L’inter-monde se constitue donc communément, par une unité intersensorielle partagée, et à partir du «monde naturel» qui pré-existe ma perception. La pluralité des perceptions qui s’en dessine compose, dès lors, une multiplicité de mondes partant d’un monde unique. Si les objets paraissent pluriels puisque diversement interprétés, une structure intelligible, située en deçà de mes pensées et de celles des autres, affirme pourtant l’unicité du monde par-delà les événements. Il y aurait une certaine correspondance, par le fait de la communauté, entre les vécus d’autrui et mes propres conduites et pratiques. Nous comprenant réciproquement comme consciences, comme Moi éprouvant des vécus et participant du même monde, nous nous saisissons mutuellement en tant qu’observé-observant de nos propres conduites. De nouveau, cette omniprésence du jeu d’interversion des statuts d’observateur-observé, nous mène à accepter l’idée que nos propres significations du monde co-émergent avec celles d’autrui. Ainsi, pour Merleau-Ponty, nous partageons une histoire qui n’est plus vraiment ni mienne, ni sienne, mais une histoire commune qui nous fait vivre dans le même inter-monde originaire.
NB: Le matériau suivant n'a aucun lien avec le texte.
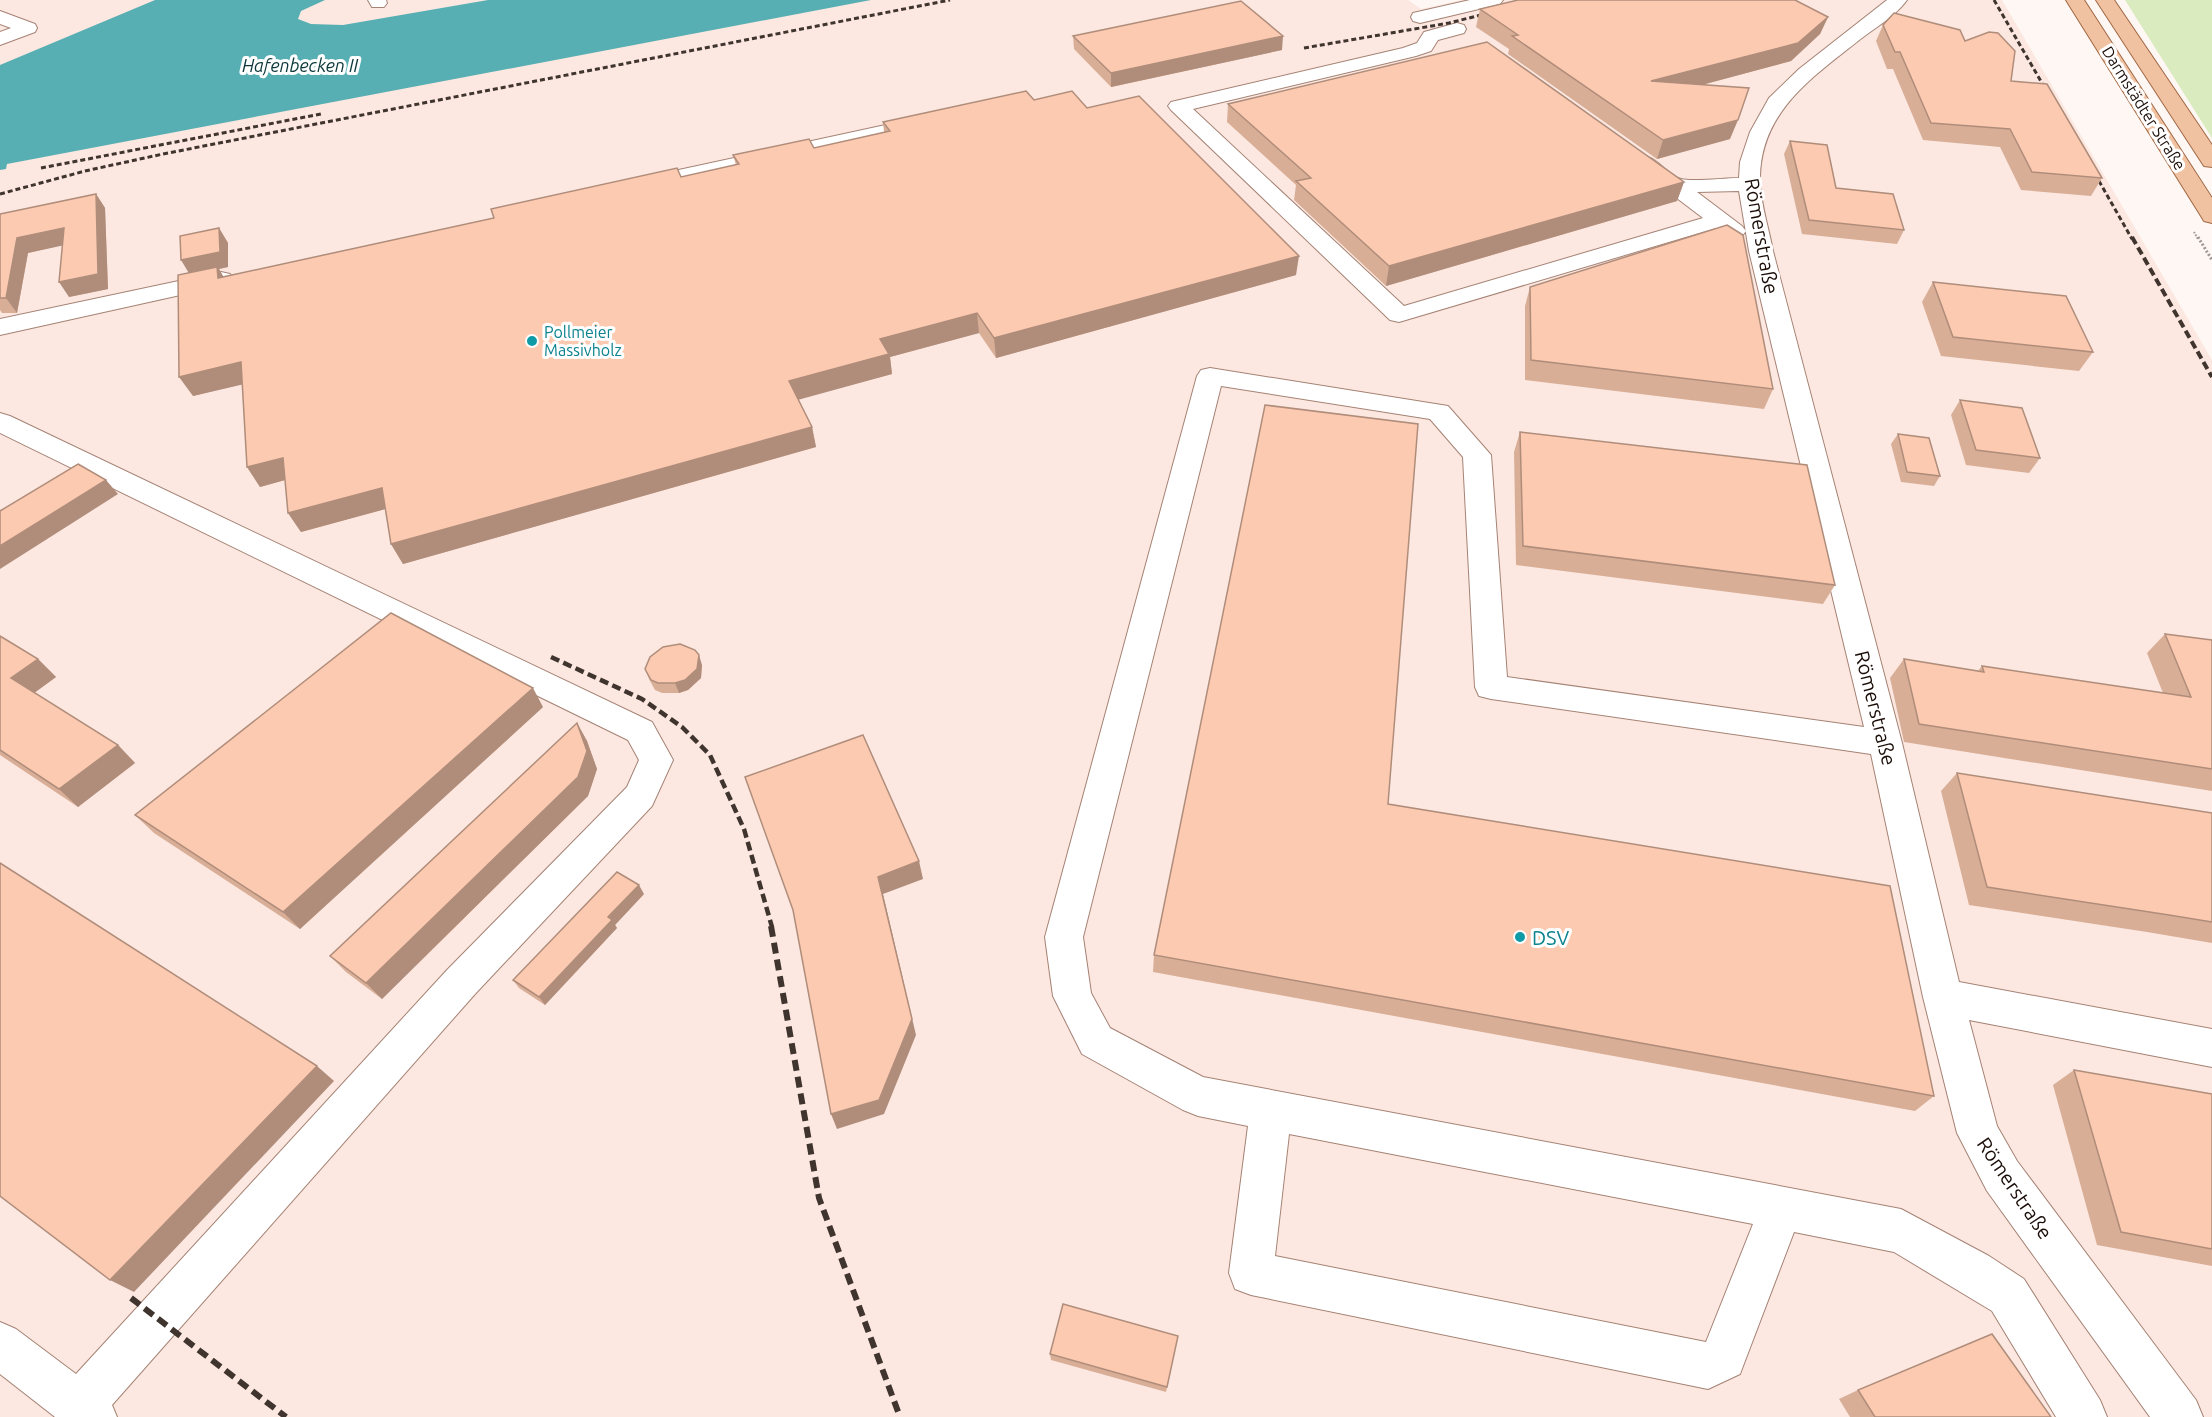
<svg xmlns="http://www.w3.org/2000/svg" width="2212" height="1417" viewBox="0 0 2212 1417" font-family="Ubuntu,sans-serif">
<rect width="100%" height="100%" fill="#fff7f3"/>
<polygon fill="#fce8e1" points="0,0 1408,0 1421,9 1462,0 2002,0 2212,360 2212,1417 0,1417"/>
<polygon fill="#d9ebbf" points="2125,0 2212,0 2212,138"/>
<polygon fill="#58afb3" points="155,0 325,0 301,11 298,19 311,24 343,25 488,0 871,0 7,164 6,169 0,170 0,65"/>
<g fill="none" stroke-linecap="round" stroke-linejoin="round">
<defs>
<g id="minor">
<polygon points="368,0 386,0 387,3 384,7 372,7"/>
<polygon points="1470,0 1503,0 1500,4 1420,23 1413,21 1411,17 1413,13"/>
<path d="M1887,0H1907C1896,16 1873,29 1858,41C1810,79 1758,114 1760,183C1761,205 1769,229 1773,251L1902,743L1959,982L2212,1029V1067L1969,1020L1997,1126L2017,1161L2196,1400L2203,1417H2150L1987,1191L1957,1133L1923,997L1871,754L1491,699L1479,696L1475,687L1463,457L1430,419L1221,386L1083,937L1091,993L1110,1028L1203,1077L1901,1209L1989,1256L2024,1279L2100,1400L2107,1417H2056L1992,1311L1894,1252L1794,1232L1740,1374L1708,1389L1251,1295L1235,1289L1229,1273L1248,1126L1198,1116L1183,1110L1082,1054L1053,996L1045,937L1197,376L1201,370L1210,368L1448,406L1491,455L1507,677L1864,727L1749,251L1739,191L1697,192L1742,226L1746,231L1742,236C1730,239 1725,236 1716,228L1399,322L1390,320L1171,110L1168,106L1171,102L1403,48L1417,43L1424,32L1457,23L1464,25L1466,29L1464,33L1438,40L1431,51L1416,56L1193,109L1404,306L1703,218L1636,167L1633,162L1636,157C1658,152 1663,175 1681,179C1693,182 1725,178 1739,178L1740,162L1750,132L1769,98L1799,69ZM1289,1134L1753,1224L1706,1342L1275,1256Z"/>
<polygon points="0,11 35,24 37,28 35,32 0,45 0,32 11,28 0,24"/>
<polygon points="927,116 934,118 937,122 934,126 637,193 629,191 626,186 629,181 637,179"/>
<polygon points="221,272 230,274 233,279 230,284 0,335 0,319"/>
<polygon points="0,413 10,416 652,722 673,760 652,806 475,994 112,1405 117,1417 55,1417 0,1374 0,1322 16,1329 76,1374 447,970 627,787 639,760 628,740 0,433"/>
</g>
<g id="major">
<polygon points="2066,0 2084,0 2212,198 2212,223 2204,221 2201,216"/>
<polygon points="2096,0 2114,0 2212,145 2212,167 2204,166"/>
</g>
</defs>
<use href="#minor" stroke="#a58274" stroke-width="2"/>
<use href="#major" stroke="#a06844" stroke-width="2"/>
<polyline stroke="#9f9591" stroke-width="2" stroke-dasharray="1.5 1.5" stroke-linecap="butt" points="2194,232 2198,239"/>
<polyline stroke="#9f9591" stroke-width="3" stroke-dasharray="2 2" stroke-linecap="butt" points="2198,237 2212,260"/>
<use href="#minor" fill="#fff" fill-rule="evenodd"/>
<use href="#major" fill="#f1c2a2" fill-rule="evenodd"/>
<g stroke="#40342f" stroke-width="3" stroke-dasharray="5 3" stroke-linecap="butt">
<polyline points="1994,0 2050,97"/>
<polyline points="1304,48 1449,23 1493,12"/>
<polyline points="2091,167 2132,239"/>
<polyline points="41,168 321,114"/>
<polyline points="0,194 85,171 163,154 950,0"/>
</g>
<polyline stroke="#40342f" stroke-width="4" stroke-dasharray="8 4" stroke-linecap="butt" points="2132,237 2212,377"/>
<polyline stroke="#40342f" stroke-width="4.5" stroke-dasharray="9 4.5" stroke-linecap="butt" points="551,657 642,699 682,727 710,755 744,829 772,927"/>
<g stroke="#40342f" stroke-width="6" stroke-dasharray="11 6" stroke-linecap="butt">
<polyline points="771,926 819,1198 900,1417"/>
<polyline points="131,1298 286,1417"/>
</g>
</g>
<g fill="#d9ae97">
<polygon points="1480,9 1828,17 1820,34 1791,61 1702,85 1730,139 1657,159 1508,54 1509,49 1476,27"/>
<polygon points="1883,25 1965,41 2011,81 2102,178 2091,196 2021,190 2000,147 1923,140 1893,69 1887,69 1876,41"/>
<polygon points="1073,36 1282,50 1111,87 1074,49"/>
<polygon points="1034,100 1087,108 1296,275 996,358 979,333 890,357 892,374 798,399 812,427 816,447 403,564 391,544 385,509 301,532 288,513 285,480 260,487 247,467 242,384 193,396 189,273 219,228 228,243 228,267 219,269 223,277 736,165 733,155 814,148 884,132 883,122"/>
<polygon points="1228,104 1684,182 1677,201 1386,286 1294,200 1296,185 1227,122"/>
<polygon points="1790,141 1836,188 1904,230 1897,244 1802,234 1784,154"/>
<polygon points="96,194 105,208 108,289 69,297 62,245 28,253 17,313 2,313 0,310 0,214"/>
<polygon points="1933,282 2093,352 2079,371 1941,356 1922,302"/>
<polygon points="1530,287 1773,389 1764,409 1525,380 1525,306"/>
<polygon points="1960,400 2040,458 2029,473 1966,465 1951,415"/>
<polygon points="1520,432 1835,585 1823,604 1516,565 1514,452"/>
<polygon points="1898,434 1940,476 1934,486 1901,482 1891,444"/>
<polygon points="2165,634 2212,640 2212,791 1904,742 1890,678 1904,659 1978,671 1982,666 2163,693 2147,653"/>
<polygon points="0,636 38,659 56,677 34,693 118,745 135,763 78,807 0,755"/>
<polygon points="702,665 701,678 688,690 679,693 662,693 655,690 649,679 645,669"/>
<polygon points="543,707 300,929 154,833 135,815"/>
<polygon points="577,723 587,741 597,769 588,796 382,999 346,972 330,956"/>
<polygon points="1957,773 2212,813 2212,943 2147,932 1969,905 1941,791"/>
<polygon points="1388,804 1934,1096 1915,1111 1153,972 1154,955"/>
<polygon points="644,894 615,925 617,928 545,1005 519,988 513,980"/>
<polygon points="2074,1070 2212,1094 2212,1266 2097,1245 2053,1085"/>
<polygon points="1178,1336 1166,1392 1051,1360 1050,1354"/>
<polygon points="1858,1390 2051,1417 1850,1417 1839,1399"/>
</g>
<g fill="#b08d7b">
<polygon points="1828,17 1820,34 1791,61 1645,100 1651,81"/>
<polygon points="1283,36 1282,50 1111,87 1111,73"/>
<polygon points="1738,120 1730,139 1657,159 1663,140"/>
<polygon points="1684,182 1677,201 1386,286 1389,266"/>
<polygon points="96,194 105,208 108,289 69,297 59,282"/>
<polygon points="64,228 74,243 28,253 17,313 6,298 17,238"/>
<polygon points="219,228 228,243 228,267 219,269 229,286 190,275 181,260"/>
<polygon points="1299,256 1296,275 996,358 994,338"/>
<polygon points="977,313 979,333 890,357 892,374 794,401 789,381 880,339"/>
<polygon points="241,362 253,382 193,396 179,377"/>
<polygon points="812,427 816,447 403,564 391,544"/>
<polygon points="283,458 296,477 260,487 247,467"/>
<polygon points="106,480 118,494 0,569 0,546"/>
<polygon points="382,488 393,507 301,532 288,513"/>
<polygon points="699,655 702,665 701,678 688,690 679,693 675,683"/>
<polygon points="38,659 56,677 30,696 11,678"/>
<polygon points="533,688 543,707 300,929 283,912"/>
<polygon points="577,723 587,741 597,769 588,796 382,999 366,983"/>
<polygon points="118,745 135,763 78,807 59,789"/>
<polygon points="919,861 923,879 883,894 916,1035 884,1114 837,1129 831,1114 878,877"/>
<polygon points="639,885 644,894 615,925 617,928 545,1005 539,997 608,917"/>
<polygon points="317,1066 334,1081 134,1292 110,1280"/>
</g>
<g fill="#fccab0" stroke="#b08d7b" stroke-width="1.5">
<polygon points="1518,0 1795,0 1828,17 1798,43 1651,81 1749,88 1738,120 1663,140 1512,36 1518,35 1480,9"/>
<polygon points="1241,1 1283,36 1111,73 1073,36"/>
<polygon points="1894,13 1960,30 1965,41 1989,32 1998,33 2015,51 2011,81 2047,84 2102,178 2032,172 2010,129 1931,123 1900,52 1895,52 1883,25"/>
<polygon points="1487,42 1684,182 1389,266 1296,181 1311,178 1228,104"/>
<polygon points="1026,91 1034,100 1072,91 1087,108 1139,96 1299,256 994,338 977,313 880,339 889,354 789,381 812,427 391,544 382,488 288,513 283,458 247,467 241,362 179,377 178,275 217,267 218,278 494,218 491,209 677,168 681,177 739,164 733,155 809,139 814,148 890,131 883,122"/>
<polygon points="1790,141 1827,145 1836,188 1893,194 1904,230 1809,220"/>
<polygon points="96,194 98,274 59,282 64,228 17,238 6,298 0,298 0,214"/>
<polygon points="1727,225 1743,235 1773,389 1531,360 1530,287"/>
<polygon points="219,228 220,252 181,260 180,236"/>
<polygon points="1933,282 2066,296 2093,352 1953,337"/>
<polygon points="1960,400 2022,408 2040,458 1976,450"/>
<polygon points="1265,405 1418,424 1388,804 1890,886 1934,1096 1154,955"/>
<polygon points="1520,432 1807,465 1835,585 1523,546"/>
<polygon points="1898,434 1929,438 1940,476 1907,472"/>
<polygon points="78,464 106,480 0,546 0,511"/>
<polygon points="391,613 533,688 283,912 135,815"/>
<polygon points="2165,634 2212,640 2212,769 1919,724 1904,659 1984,672 1982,666 2191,697"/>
<polygon points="0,636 38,659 11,678 118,745 59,789 0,750"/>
<polygon points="680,644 695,650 699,655 697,669 685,680 675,683 658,683 651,680 645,669 650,657 663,647"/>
<polygon points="577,723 587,751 578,777 366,983 330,956"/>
<polygon points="863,735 919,861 878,877 912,1019 879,1100 831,1114 793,910 745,777"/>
<polygon points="1957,773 2212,813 2212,922 2169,915 1987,887"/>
<polygon points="0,863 317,1066 110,1280 0,1196"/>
<polygon points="617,872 639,885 608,917 612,920 539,997 513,980"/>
<polygon points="2074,1070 2212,1094 2212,1249 2121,1232"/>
<polygon points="1063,1304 1178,1336 1167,1387 1050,1354"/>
<polygon points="1992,1334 2051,1417 1875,1417 1858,1390"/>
</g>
<g fill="#0f9aa8" stroke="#fff" stroke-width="2">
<circle cx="532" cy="341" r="6"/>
<circle cx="1520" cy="937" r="6"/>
</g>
<g text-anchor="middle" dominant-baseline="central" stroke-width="6" stroke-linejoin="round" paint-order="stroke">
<g font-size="16" fill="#1b0e09" stroke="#fff">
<text transform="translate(2144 108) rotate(58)">Darmstädter Straße</text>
</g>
<g font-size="16" fill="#0d838f" stroke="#fff" text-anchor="start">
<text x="544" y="332">Pollmeier<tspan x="544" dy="18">Massivholz</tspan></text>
</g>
<g font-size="18" font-style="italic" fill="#0d383a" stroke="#fff">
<text x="300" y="65">Hafenbecken II</text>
</g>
<g font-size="20" fill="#1b0e09" stroke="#fff">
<text transform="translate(1762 236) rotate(80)">Römerstraße</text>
<text transform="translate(1876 708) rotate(76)">Römerstraße</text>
<text transform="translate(2015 1188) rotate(56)">Römerstraße</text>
</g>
<g font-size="20" fill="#0d838f" stroke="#fff" text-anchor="start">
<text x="1532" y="937">DSV</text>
</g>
</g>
</svg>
De fait, si l’on suit les conséquences de cette approche, toute connaissance de l’inter-monde, donc plus précisément toute science sociale, implique que l’autre-chercheur appréhende la société comme vécu et non comme objet. L’objectivation s’opère ainsi dans un processus compréhensif où le sens se trouve réélaboré dans une description qui nécessairement prend en compte le sujet dans ce qu’il étudie.